### Your assignment
Please find each line in the records below that contains the word "engine" and copy those lines in full.

### Records for the exercise
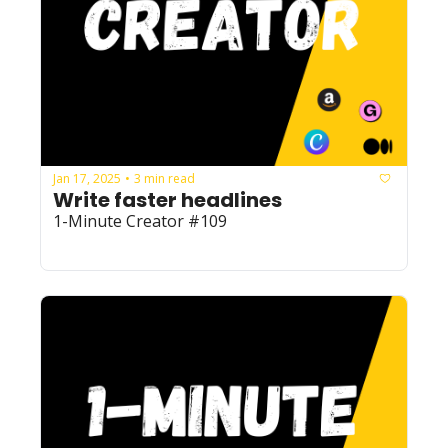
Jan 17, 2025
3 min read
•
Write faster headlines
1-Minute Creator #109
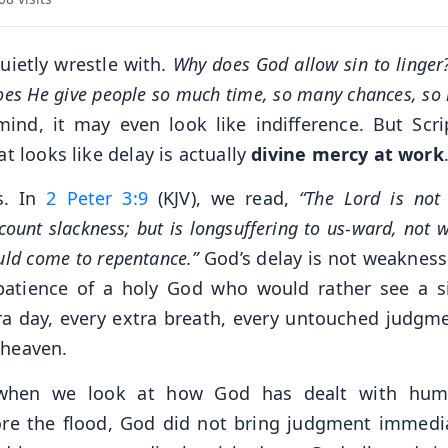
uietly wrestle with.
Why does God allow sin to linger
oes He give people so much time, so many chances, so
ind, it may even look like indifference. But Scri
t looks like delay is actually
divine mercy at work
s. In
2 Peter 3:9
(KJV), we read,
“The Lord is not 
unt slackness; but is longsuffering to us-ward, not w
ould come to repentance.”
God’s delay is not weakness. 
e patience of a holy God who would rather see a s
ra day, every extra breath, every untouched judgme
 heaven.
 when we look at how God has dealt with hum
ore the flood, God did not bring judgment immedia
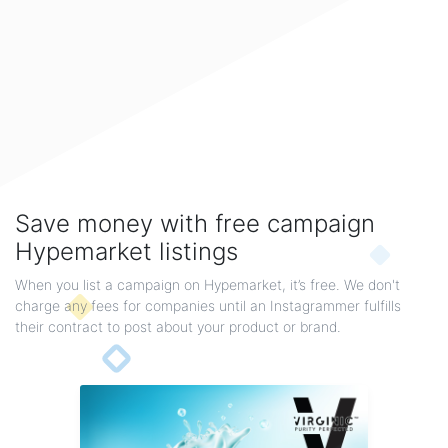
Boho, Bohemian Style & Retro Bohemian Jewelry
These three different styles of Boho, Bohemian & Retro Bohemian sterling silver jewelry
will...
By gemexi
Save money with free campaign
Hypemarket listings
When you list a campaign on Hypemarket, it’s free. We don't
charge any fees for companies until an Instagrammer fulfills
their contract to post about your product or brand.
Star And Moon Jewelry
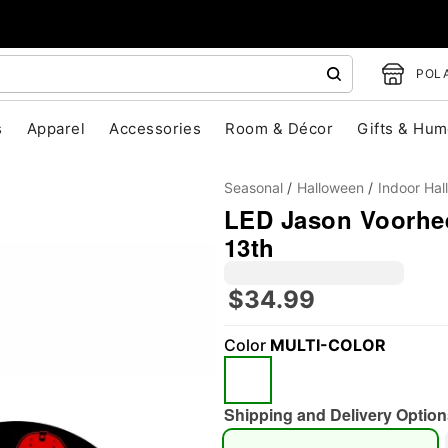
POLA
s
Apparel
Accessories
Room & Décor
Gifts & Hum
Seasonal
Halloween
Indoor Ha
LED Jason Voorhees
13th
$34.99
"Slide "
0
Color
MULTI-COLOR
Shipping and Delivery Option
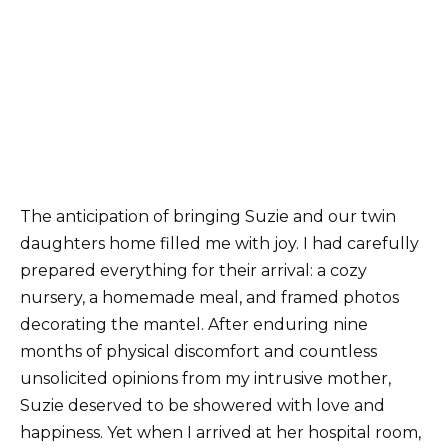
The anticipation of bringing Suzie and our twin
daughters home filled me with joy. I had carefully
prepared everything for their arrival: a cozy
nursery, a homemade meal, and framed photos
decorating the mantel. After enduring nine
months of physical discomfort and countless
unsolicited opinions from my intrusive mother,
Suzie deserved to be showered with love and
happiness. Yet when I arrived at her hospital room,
--
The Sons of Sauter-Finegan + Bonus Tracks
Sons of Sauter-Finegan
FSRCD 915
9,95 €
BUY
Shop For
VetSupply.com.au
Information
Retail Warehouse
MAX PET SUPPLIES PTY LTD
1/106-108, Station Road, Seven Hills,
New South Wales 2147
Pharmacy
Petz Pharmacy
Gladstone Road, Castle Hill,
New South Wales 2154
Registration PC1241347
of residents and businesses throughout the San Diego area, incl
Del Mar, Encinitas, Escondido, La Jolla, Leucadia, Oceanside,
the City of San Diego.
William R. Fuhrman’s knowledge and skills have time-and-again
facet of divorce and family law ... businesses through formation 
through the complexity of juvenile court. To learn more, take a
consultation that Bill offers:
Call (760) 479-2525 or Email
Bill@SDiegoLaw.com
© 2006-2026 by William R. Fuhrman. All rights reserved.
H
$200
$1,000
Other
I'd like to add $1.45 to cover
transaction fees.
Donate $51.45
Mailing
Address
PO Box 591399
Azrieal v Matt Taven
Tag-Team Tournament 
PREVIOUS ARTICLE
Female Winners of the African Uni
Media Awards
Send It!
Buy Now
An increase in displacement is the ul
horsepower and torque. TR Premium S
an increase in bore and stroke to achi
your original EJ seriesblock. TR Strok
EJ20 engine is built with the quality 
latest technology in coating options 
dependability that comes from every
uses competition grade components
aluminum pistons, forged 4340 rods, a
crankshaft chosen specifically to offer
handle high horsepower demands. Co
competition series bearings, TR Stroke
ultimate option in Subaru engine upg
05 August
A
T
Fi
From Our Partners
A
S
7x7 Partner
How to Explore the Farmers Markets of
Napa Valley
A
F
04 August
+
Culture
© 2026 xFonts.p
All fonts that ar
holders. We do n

### Task response
EJ20 engine is built with the quality 
ultimate option in Subaru engine upg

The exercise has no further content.